Nutrient-dense ‘boosters’ like pure cocoa and matcha powders in addition to bittersweet spices like cinnamon, nutmeg, and ginger can naturally enhance the taste of virtually any smoothie. But, they’re much more than just flavor enhancers! In fact, the collective nutritional characteristics of these flavorful add-ins can help you manage your weight, prevent chronic diseases, and improve your overall health.

Each contains their own specialized cocktail of anti-inflammatory, immune-boosting compounds traditionally known to treat a wide range of ailments from the common cold and digestive disorders to heart disease and cancers. They also have powerful appetite-suppressing effects helping you to eat less throughout the day. Just a few sprinkles go a very long way so try them all!

Use Protein Powder if You Wish

To up the protein content of any smoothie you can add a scoop (or two) of protein powder. There are many varieties from which you can choose including whey, casein, egg, soy or other plant-based proteins. I personally don’t use these powders often but when I do, I prefer whey or plant-based varieties. I highly recommend trying out a variety of protein powders until you find one that works for you.

Good powders generally contain at least 15 grams of high-quality protein with less than 5% of total calories comprised of sugar. Many are also fortified with key vitamins and minerals, which gives you more nutritional bang for your buck. Be sure to read the ingredient list on any powder you choose and avoid those containing artificial sweeteners, added colors, preservatives, and other unnecessary additives.

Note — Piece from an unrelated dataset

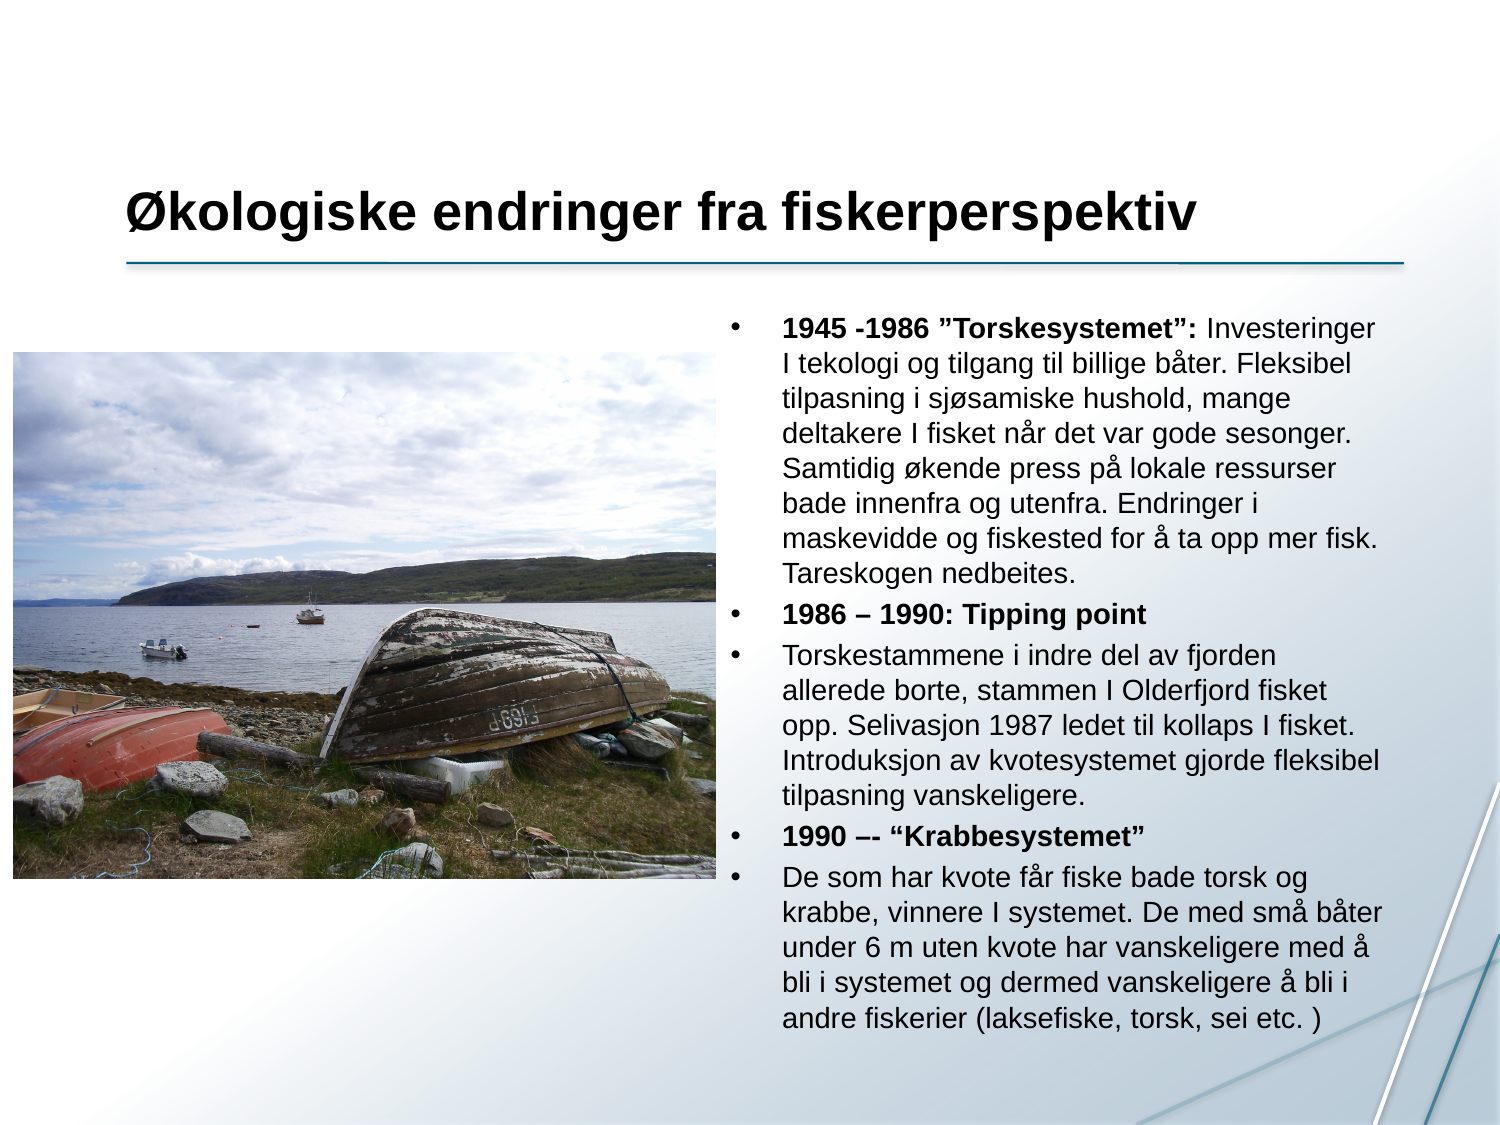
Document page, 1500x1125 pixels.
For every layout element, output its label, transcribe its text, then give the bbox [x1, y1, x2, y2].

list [13, 351, 716, 879]
list 1945 -1986 ”Torskesystemet”: Investeringer I tekologi og tilgang til billige båter. Fleksibel tilpasning i sjøsamiske hushold, mange deltakere I fisket når det var gode sesonger. Samtidig økende press på lokale ressurser bade innenfra og utenfra. Endringer i maskevidde og fiskested for å ta opp mer fisk. Tareskogen nedbeites. 1986 – 1990: Tipping point Torskestammene i indre del av fjorden allerede borte, stammen I Olderfjord fisket opp. Selivasjon 1987 ledet til kollaps I fisket. Introduksjon av kvotesystemet gjorde fleksibel tilpasning vanskeligere. 1990 –- “Krabbesystemet” De som har kvote får fiske bade torsk og krabbe, vinnere I systemet. De med små båter under 6 m uten kvote har vanskeligere med å bli i systemet og dermed vanskeligere å bli i andre fiskerier (laksefiske, torsk, sei etc. ) [715, 301, 1403, 1055]
title Økologiske endringer fra fiskerperspektiv [109, 49, 1403, 249]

Related Article: Protein Shakes and Supplements: Are They Really Necessary?

Tying It All Together

In addition to choosing the right ingredients for smoothies, the order in which you add them to your blender makes all the difference. From bottom to top, I recommend first adding your liquids to the base of your blender pitcher followed by any powders or boosters you choose to use. From there you can pile in soft ingredients like leafy green veggies, yogurt and/or butter, followed by firmer veggies and any other hard ingredients.

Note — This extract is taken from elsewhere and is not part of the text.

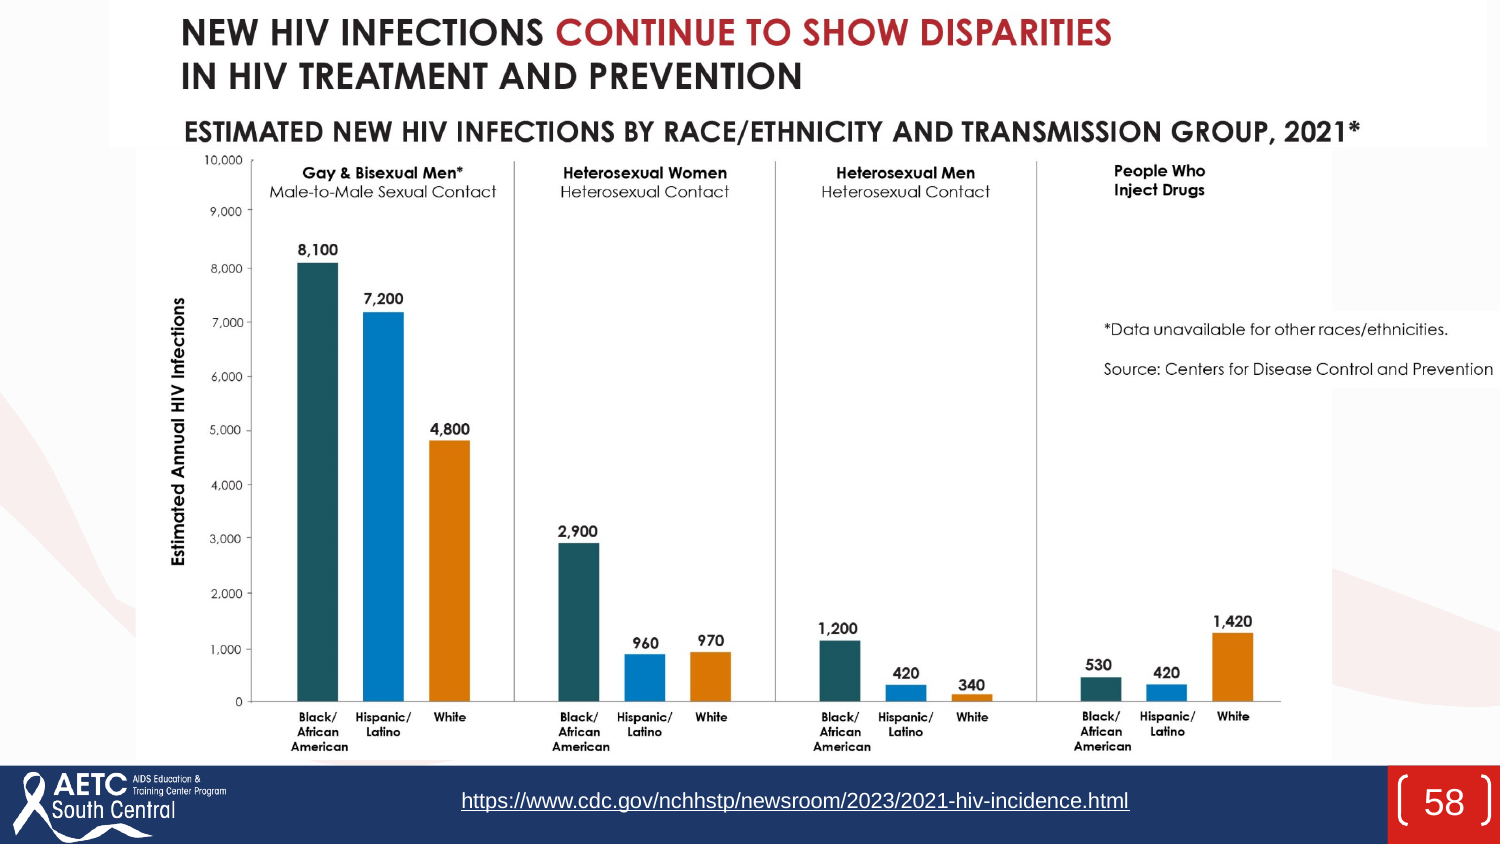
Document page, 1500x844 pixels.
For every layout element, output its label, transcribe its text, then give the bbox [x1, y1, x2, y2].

Now, if you prefer the taste of a cold smoothie or if you’d like to increase the overall thickness of your smoothie, add about 5 or 6 cubes of ice to your picture. Another option is to pre-freeze your fruits and vegetables prior to blending them. Such add-ins would be considered ‘hard’ ingredients so top off your blender pitcher with these.

And there you have it—A simple and straightforward to making perfectly textured smoothies bursting with flavor and nutrition. All that’s left to say is cheers!